J’ai à peine le temps d’enfiler une veste que j’entends le cliquetis de la serrure de l’entrée. Fais chier ! Je pense une seconde à me cacher dans les toilettes, mais j’ai passé l’âge de jouer à cache-cache. Alors je me prépare à l’affronter. Elle a mis son trench rouge, celui qui met tant ses yeux verts en valeur. Elle se tourne vers moi en sursaut. Elle ne m’a pas entendu arriver dans son dos. Je lutte contre mon réflexe qui voudraitl’embrasser. L’éloigner, il faut que je l’éloigne. Elle a le visage grave et inquiet.
— Bon dieu, Marc. Je ne te reconnais plus ! Regarde dans quel état tu es ! Et l’appartement ? Mais qu’est-ce qui se passe ? Et me raconte pas tes salades. Tu ne te laisserais jamais allé ainsi si tu flirtais avec une autre femme.
Elle marque un point. J’ai négligé les détails. Elle se saisit de mes mains, refusant de les lâcher.
— Pourquoi tu ne me laisses pas ? m’écrié-je en baissant ma tête.
Je n’arrive pas à la regarder.
— Parce que je n’ai aucune raison de le faire. Je suis là pour toi.
— Je ne peux pas te rendre heureuse.
— Mon amour, mon bonheur je le crée seule et je le partage avec toi. Tu n’es pas l’objet de mon bonheur, mais son prolongement.

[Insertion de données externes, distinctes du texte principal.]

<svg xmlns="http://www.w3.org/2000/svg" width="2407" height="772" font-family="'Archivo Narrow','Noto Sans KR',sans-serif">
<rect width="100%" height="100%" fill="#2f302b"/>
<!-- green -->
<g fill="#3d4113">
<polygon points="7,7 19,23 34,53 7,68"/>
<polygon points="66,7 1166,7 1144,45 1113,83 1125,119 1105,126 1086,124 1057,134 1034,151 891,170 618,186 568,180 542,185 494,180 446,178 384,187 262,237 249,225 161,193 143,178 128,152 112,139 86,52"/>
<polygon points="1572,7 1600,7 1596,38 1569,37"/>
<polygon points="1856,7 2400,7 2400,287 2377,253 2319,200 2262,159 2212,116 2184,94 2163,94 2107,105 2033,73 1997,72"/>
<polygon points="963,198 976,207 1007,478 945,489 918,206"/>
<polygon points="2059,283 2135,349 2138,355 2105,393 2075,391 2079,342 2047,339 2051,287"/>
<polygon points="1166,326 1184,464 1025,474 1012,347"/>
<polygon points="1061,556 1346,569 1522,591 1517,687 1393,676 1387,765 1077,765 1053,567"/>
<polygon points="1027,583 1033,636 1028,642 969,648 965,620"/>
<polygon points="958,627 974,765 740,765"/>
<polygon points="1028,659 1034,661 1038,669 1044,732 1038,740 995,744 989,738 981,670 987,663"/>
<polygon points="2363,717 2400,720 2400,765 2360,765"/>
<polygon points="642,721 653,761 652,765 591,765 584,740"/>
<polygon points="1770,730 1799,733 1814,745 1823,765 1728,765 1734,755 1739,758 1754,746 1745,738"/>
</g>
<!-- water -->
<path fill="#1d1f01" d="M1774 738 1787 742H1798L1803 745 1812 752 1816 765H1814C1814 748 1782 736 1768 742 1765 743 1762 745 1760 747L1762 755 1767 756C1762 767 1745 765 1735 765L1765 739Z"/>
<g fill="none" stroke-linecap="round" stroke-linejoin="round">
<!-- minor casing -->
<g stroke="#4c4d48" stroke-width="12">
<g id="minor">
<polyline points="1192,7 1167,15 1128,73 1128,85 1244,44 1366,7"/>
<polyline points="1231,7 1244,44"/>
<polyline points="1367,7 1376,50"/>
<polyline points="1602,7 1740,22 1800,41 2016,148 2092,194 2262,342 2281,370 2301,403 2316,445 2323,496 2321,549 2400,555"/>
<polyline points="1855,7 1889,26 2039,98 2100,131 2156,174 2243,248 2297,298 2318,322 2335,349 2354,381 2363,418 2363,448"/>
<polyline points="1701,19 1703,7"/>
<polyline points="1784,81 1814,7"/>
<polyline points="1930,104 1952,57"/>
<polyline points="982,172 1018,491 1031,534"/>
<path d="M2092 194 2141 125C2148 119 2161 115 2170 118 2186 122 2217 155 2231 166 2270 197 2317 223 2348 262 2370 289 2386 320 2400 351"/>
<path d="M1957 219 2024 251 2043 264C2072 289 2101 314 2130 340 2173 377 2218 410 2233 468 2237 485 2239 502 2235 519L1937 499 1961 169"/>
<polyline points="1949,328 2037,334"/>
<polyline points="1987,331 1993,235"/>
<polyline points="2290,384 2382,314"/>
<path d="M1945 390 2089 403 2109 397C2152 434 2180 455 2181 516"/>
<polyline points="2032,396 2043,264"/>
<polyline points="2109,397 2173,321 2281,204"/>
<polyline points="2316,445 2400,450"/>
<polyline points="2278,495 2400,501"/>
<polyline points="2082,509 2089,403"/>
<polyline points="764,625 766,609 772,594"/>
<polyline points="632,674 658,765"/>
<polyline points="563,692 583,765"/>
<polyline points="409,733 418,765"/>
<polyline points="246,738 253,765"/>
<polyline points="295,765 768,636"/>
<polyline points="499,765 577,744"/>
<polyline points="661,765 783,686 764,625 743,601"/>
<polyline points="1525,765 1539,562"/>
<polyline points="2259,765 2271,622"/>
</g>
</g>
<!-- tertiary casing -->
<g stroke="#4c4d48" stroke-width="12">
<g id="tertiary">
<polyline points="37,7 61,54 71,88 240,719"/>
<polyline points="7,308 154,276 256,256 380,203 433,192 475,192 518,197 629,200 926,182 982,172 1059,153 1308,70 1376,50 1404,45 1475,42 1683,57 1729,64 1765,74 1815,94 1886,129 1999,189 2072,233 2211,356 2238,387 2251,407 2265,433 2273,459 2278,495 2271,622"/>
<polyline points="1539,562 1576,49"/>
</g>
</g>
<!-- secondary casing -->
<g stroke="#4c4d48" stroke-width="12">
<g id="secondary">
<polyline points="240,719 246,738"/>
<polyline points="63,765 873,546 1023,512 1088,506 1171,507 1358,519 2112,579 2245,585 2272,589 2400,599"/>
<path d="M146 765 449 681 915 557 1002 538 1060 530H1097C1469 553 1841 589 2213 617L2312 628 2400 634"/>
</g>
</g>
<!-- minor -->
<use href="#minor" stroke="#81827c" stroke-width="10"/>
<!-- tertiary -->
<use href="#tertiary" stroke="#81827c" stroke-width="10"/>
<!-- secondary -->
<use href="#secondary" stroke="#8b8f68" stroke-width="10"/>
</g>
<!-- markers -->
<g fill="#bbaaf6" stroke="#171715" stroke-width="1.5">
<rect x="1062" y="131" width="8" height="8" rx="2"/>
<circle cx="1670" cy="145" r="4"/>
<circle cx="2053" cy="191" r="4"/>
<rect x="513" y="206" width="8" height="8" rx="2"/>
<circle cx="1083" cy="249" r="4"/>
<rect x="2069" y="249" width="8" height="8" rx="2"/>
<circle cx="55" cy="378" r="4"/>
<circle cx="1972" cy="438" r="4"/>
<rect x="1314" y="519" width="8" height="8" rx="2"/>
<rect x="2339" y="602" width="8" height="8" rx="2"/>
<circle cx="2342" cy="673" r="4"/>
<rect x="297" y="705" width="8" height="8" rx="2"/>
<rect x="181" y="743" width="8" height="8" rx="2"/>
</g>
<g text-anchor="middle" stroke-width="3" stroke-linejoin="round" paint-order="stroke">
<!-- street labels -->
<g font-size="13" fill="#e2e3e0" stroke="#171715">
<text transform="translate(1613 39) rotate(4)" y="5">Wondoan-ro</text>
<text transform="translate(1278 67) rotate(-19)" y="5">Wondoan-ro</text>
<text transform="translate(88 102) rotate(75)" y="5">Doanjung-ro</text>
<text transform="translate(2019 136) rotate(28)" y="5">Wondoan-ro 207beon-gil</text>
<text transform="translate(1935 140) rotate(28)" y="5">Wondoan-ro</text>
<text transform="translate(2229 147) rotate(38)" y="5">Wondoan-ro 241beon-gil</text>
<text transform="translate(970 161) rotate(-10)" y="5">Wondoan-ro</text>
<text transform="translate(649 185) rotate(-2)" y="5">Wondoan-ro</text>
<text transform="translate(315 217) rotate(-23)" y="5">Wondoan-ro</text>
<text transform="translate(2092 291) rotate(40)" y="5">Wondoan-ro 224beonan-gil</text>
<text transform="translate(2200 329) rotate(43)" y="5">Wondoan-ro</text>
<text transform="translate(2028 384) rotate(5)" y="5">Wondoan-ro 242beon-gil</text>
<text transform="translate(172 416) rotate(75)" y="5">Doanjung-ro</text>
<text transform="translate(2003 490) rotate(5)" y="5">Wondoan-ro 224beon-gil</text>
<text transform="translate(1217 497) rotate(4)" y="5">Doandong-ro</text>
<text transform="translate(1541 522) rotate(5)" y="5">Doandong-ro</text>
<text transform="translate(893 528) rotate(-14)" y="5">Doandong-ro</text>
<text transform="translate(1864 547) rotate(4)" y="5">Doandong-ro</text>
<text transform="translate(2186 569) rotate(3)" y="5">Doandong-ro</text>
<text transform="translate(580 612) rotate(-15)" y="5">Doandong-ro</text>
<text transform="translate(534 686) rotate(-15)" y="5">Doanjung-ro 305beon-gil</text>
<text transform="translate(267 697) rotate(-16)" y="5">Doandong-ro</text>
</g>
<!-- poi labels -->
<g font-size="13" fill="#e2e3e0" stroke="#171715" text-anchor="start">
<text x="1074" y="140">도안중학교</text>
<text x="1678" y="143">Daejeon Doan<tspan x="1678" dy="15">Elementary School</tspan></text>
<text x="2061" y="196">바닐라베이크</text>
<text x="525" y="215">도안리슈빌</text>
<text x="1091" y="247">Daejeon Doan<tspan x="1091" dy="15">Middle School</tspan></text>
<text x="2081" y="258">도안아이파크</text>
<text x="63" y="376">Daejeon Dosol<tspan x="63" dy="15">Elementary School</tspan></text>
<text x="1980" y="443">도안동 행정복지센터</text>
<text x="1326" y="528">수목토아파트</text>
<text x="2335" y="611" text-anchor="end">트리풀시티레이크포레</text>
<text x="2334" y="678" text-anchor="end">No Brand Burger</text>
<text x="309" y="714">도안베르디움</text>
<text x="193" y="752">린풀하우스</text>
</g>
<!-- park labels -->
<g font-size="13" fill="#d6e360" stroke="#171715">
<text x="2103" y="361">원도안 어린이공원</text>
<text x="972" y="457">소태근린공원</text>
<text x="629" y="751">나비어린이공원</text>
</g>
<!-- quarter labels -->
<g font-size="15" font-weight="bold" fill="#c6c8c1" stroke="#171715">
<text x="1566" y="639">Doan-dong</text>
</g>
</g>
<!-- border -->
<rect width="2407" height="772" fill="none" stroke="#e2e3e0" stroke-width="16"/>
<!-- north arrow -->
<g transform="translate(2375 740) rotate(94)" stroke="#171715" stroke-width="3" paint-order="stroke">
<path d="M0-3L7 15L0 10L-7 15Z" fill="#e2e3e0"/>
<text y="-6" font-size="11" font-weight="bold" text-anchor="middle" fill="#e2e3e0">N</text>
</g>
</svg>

Je sens ma carapace sur le point de se fendiller. Si je la laisse toucher mon cœur, un chagrincolossal me submergera. Un tremblement agite mes mains, puis se répand dans mes jambes qui cèdent sous mon poids. Vanessa effleure mon menton et plonge son regard émeraude dans le mien. Tous les souvenirs, depuis que je la fréquente, remontent à la surface. Notre rencontre quelques mois à peine après un divorce difficile dont je peinais à me remettre. Sa lumière et son sourire. Mes mots parfois durs, ma froideur pendant des moments de doute. Elle est restée. Toujours. J’ai cru qu’elle n’était qu’un pansement sur ma plaie à vif. Mais je me trompais. Cet amour est différent de celui que j’éprouvais pour mon ex-femme, mais bien présent. Il m’emplit de chaleur et tout devient sombre quand elle n’est pas là. Et c’est au moment où je m’apprête à passer l’arme à gauche que je le réalise. N’est-ce pas toujours le cas, d’ailleurs, de se rendre compte de ce que l’on perd quand tout est déjà trop tard ?
Un tsunami d’émotions refoulées m’emporte. Je m’effondre dans les bras de Vanessa et la serre contre moi, avec une rare intensité, puis je vide mon sac. Alors, elle m’accompagne dans un duo de larmes en écho à mon tourment.
Un rayon de lumière me réveille. Je cligne les yeux en étouffant un juron : la clarté éblouissante me met de fort mauvaise humeur dès mon réveil. Je me tourne vers Vanessa, mais ne rencontre que le vide dans le lit. Ma montre indique treize heures. Déjà ? L’angoisse me tenaille. Je me redresse un peu trop vite, la douleur me vrille les os. Je prends une nouvelle dose d’antalgiques et pars à la recherche de ma compagne. Personne. Sur la table basse, rangée et nettoyée pendant mon sommeil, un petit mot est posé, accompagné d’une tasse de café refroidi depuis longtemps. « Cet après-midi, je t’emmène voir un ami qui pourra peut-être t’aider. Et ce n’est pas négociable ! ». J’arrive à décrocher un sourire mi-figue mi-raisin. Telle que je connais Vanessa, elle va déplacer des montagnes pour me sauver. Malheureusement, sa foi n’est pas la mienne ; je ne partage pas ses croyances spirituelles. M’enfin, soit, je peux bien lui accorder ce dernier plaisir. « Accord toltèque numéro quatre : toujours faire de son mieux », me dirait-elle.
— Je crains le pire, soupiré-je avant d'aller me préparer à cette rencontre.